New York became the latest state over the weekend to declare an emergency as the number of patients there rose to 89.
Meanwhile officials reported that two people at the recent Conservative Political Action Conference attended by Trump and the administration's coronavirus point man, Vice President Mike Pence, had tested positive for the new coronavirus.
Anthony Fauci, director of the National Institute of Allergy and Infectious Diseases, told NBC that officials were "accelerating dramatically" on coronavirus testing.

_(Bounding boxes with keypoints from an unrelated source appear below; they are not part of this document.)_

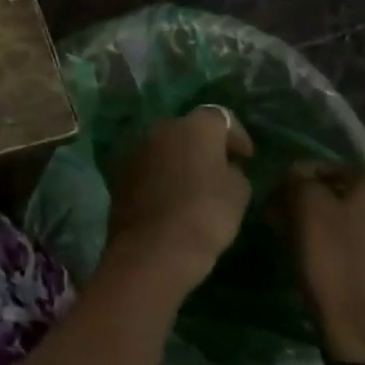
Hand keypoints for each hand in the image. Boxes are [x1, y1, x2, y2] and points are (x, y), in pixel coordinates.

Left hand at [103, 107, 253, 301]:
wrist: (153, 247)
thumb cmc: (205, 215)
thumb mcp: (238, 193)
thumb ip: (234, 171)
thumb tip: (225, 166)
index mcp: (195, 126)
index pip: (220, 117)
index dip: (236, 136)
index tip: (246, 157)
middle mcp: (161, 127)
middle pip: (188, 129)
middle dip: (203, 145)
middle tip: (218, 170)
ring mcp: (136, 147)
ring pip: (164, 146)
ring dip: (177, 159)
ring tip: (192, 185)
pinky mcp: (118, 170)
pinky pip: (147, 165)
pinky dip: (158, 174)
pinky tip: (168, 196)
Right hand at [267, 163, 364, 364]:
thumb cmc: (331, 260)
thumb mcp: (302, 207)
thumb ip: (298, 179)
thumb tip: (298, 175)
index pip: (333, 168)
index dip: (302, 178)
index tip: (280, 197)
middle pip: (351, 199)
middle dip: (321, 207)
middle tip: (292, 224)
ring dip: (341, 233)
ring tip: (313, 252)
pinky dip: (356, 259)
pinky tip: (337, 274)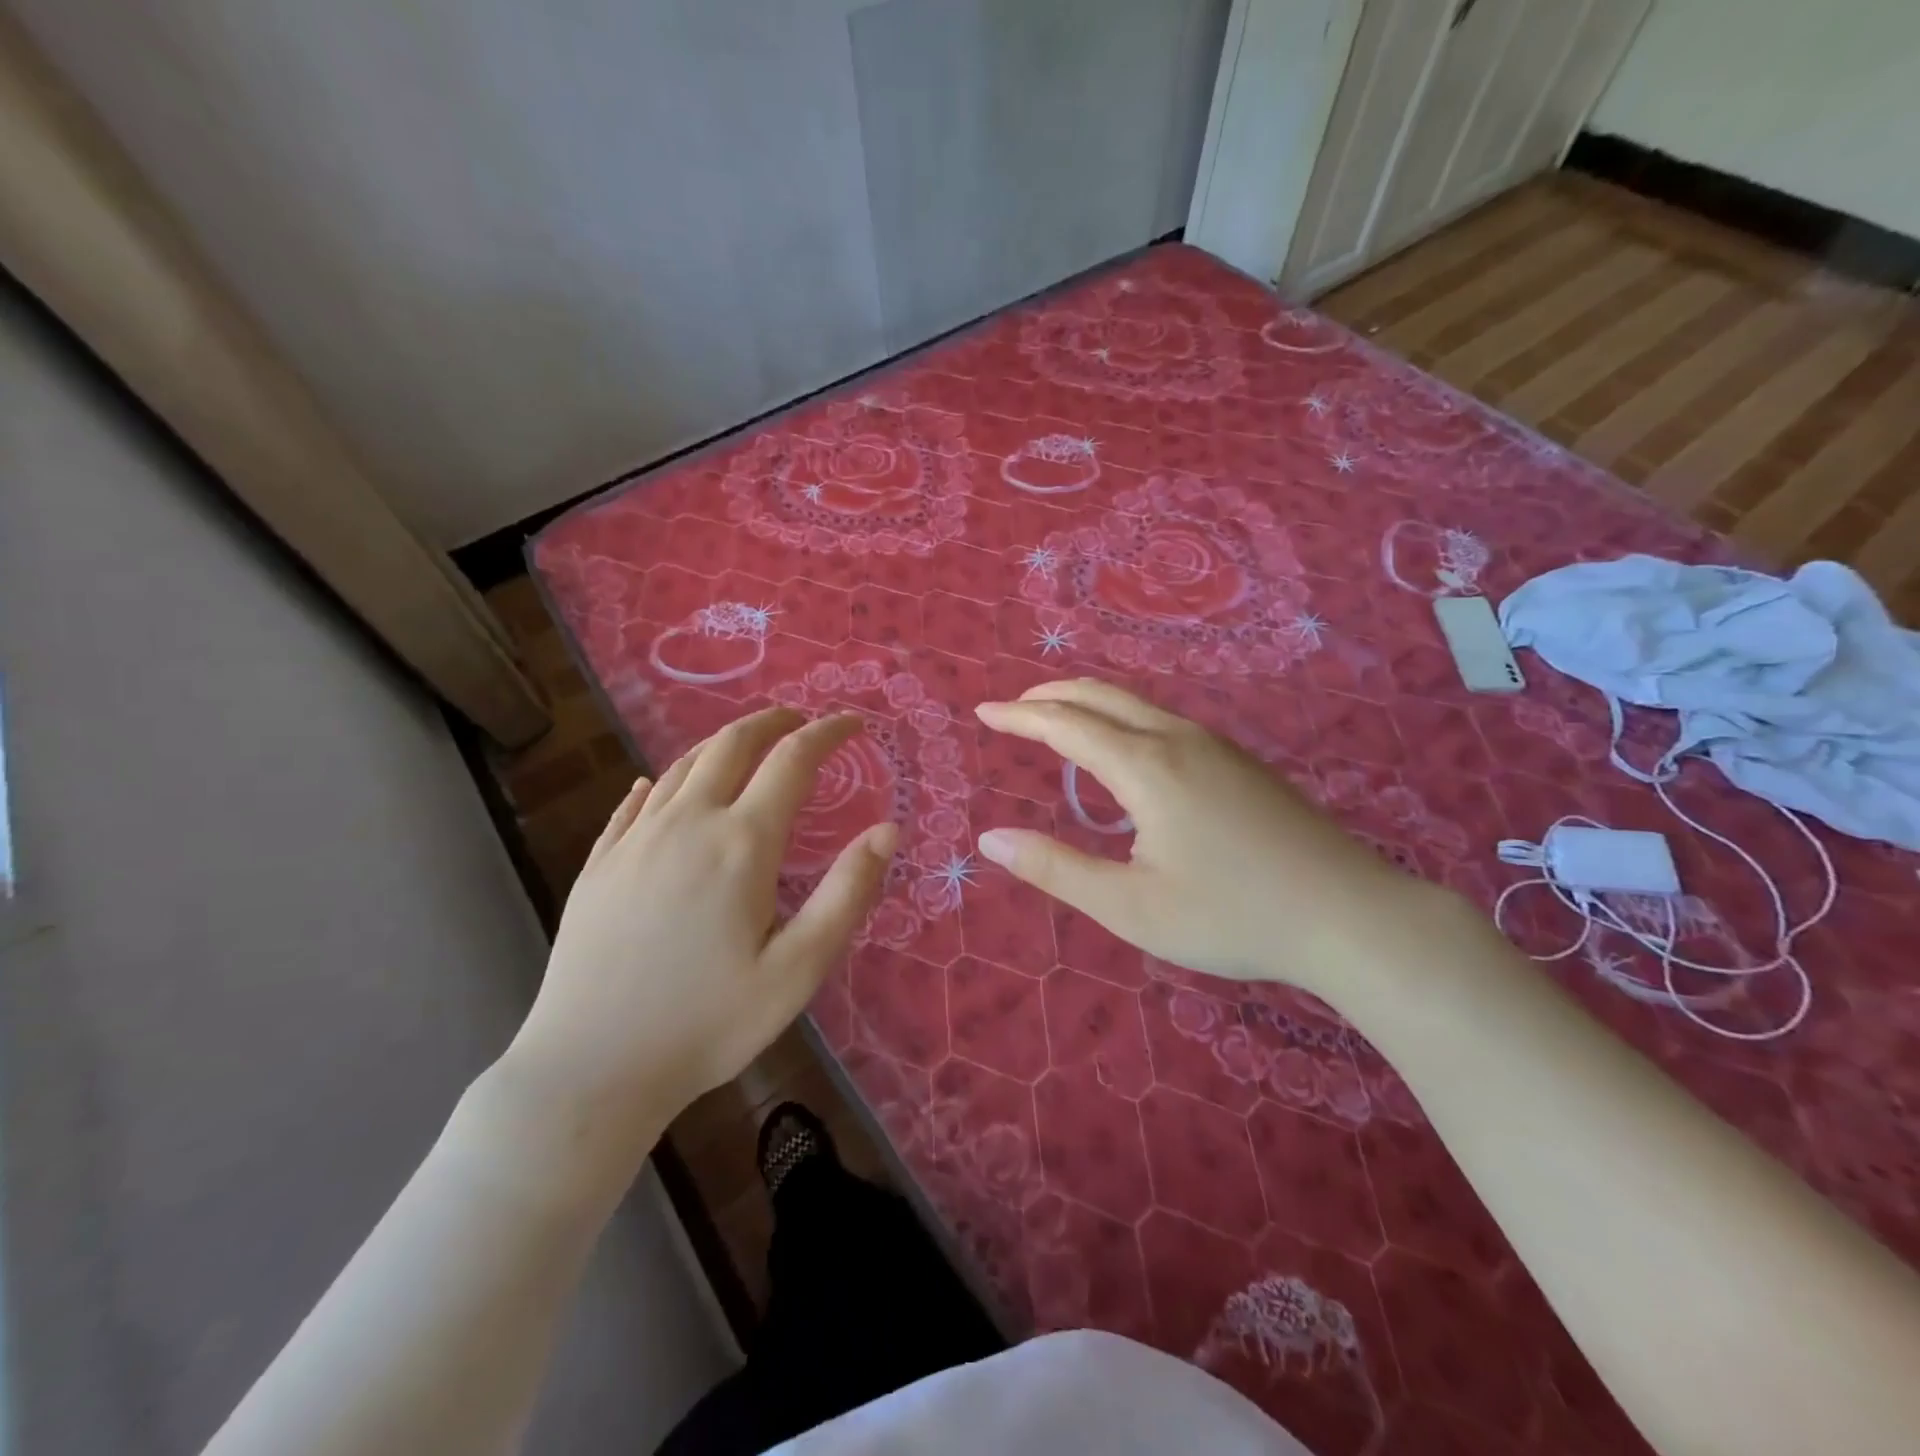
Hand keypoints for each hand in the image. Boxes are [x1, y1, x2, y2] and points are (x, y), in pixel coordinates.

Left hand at [498, 708, 895, 1158]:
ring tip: (747, 745)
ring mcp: (635, 840)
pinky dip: (663, 780)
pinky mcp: (600, 864)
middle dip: (772, 721)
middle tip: (799, 720)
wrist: (591, 1068)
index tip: (852, 723)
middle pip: (732, 744)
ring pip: (683, 766)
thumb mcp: (798, 968)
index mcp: (742, 843)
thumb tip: (888, 830)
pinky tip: (660, 786)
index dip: (827, 733)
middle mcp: (687, 823)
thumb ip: (847, 893)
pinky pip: (635, 802)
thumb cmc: (708, 1023)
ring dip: (722, 743)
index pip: (793, 760)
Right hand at [974, 680, 1449, 995]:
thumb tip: (990, 839)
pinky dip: (1122, 717)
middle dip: (1051, 696)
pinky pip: (1164, 720)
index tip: (984, 712)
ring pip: (1137, 704)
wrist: (1350, 914)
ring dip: (1088, 702)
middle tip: (1013, 707)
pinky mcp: (1240, 762)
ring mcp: (1216, 746)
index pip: (1066, 725)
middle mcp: (1178, 740)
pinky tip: (1126, 748)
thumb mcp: (1130, 907)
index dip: (1020, 717)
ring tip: (1058, 719)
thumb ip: (1056, 869)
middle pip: (1102, 696)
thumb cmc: (1231, 915)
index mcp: (1146, 767)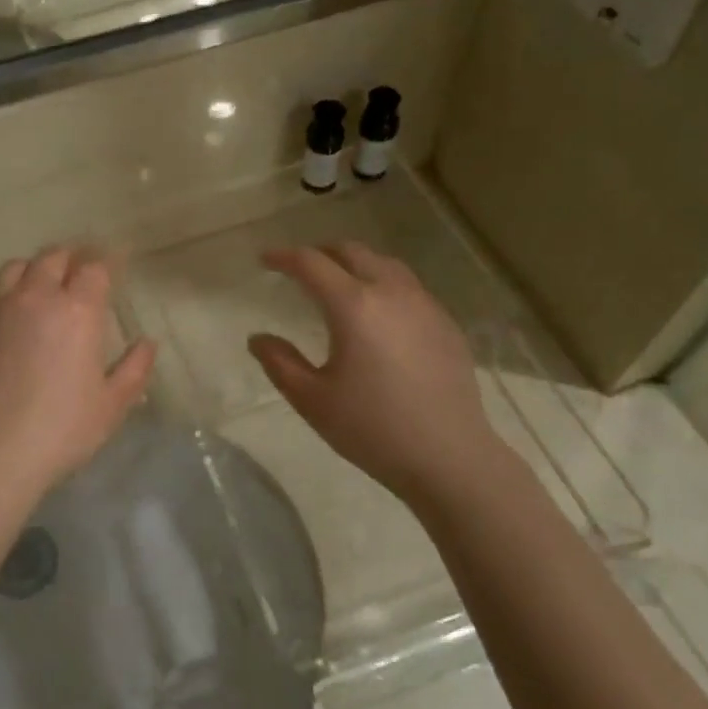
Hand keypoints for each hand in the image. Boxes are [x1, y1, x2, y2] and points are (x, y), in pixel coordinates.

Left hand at [0, 247, 155, 497]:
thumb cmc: (61, 430)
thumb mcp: (112, 406)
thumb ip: (135, 369)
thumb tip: (147, 342)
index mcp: (77, 310)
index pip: (95, 267)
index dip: (106, 262)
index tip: (114, 264)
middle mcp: (36, 297)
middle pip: (53, 257)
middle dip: (70, 258)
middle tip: (79, 269)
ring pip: (14, 268)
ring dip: (32, 270)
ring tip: (39, 284)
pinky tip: (3, 316)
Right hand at [248, 243, 498, 502]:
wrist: (449, 456)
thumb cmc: (372, 428)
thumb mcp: (312, 400)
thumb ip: (279, 363)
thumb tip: (259, 338)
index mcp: (353, 306)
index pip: (312, 263)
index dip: (284, 257)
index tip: (265, 260)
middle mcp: (391, 292)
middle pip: (352, 252)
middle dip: (321, 253)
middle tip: (300, 269)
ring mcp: (425, 305)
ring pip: (385, 264)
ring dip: (355, 264)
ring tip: (339, 283)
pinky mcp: (445, 324)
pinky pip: (409, 287)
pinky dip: (383, 284)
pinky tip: (379, 314)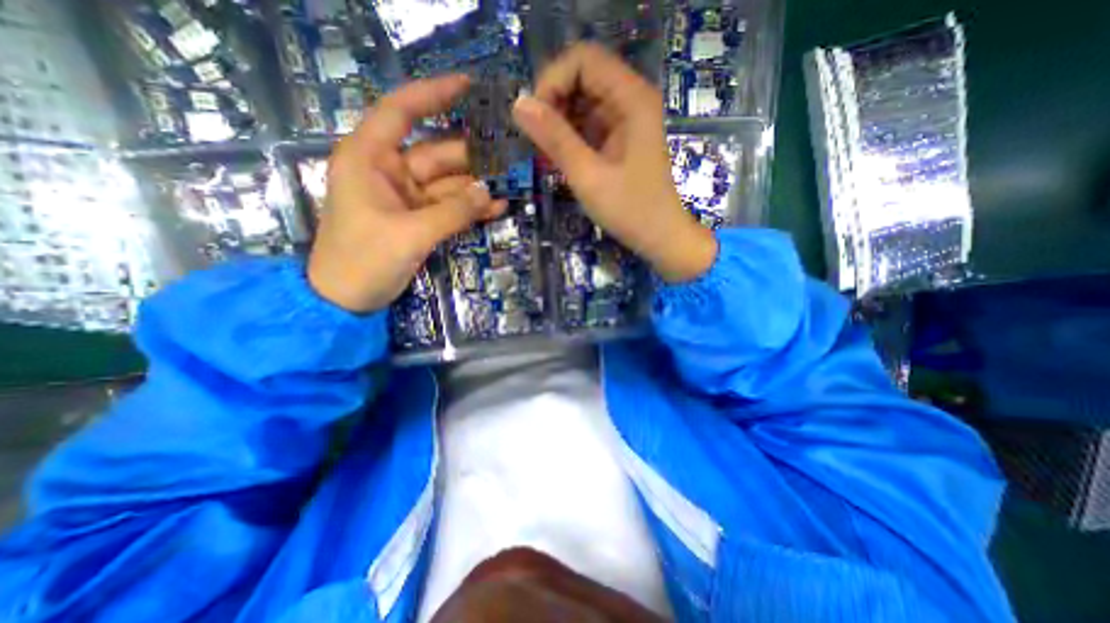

He told Fox News the possibility of following Italy's example in locking down large sections of the population, or even entire cities, could not be ruled out.
"You don't want to alarm people but, given the spread we've seen, anything is possible," he said.
A US cruise ship hit by the outbreak was given permission late Saturday to dock in California's Bay Area on Monday, after reporting 21 infections on board.
Pressed on plans to handle 3,500 people on board the Grand Princess, Housing and Urban Development Secretary Ben Carson told ABC he didn't "want to preview the plan right now."
He said a plan would be in place "within 72 hours" of Pence's meeting with cruise ship company CEOs on Saturday.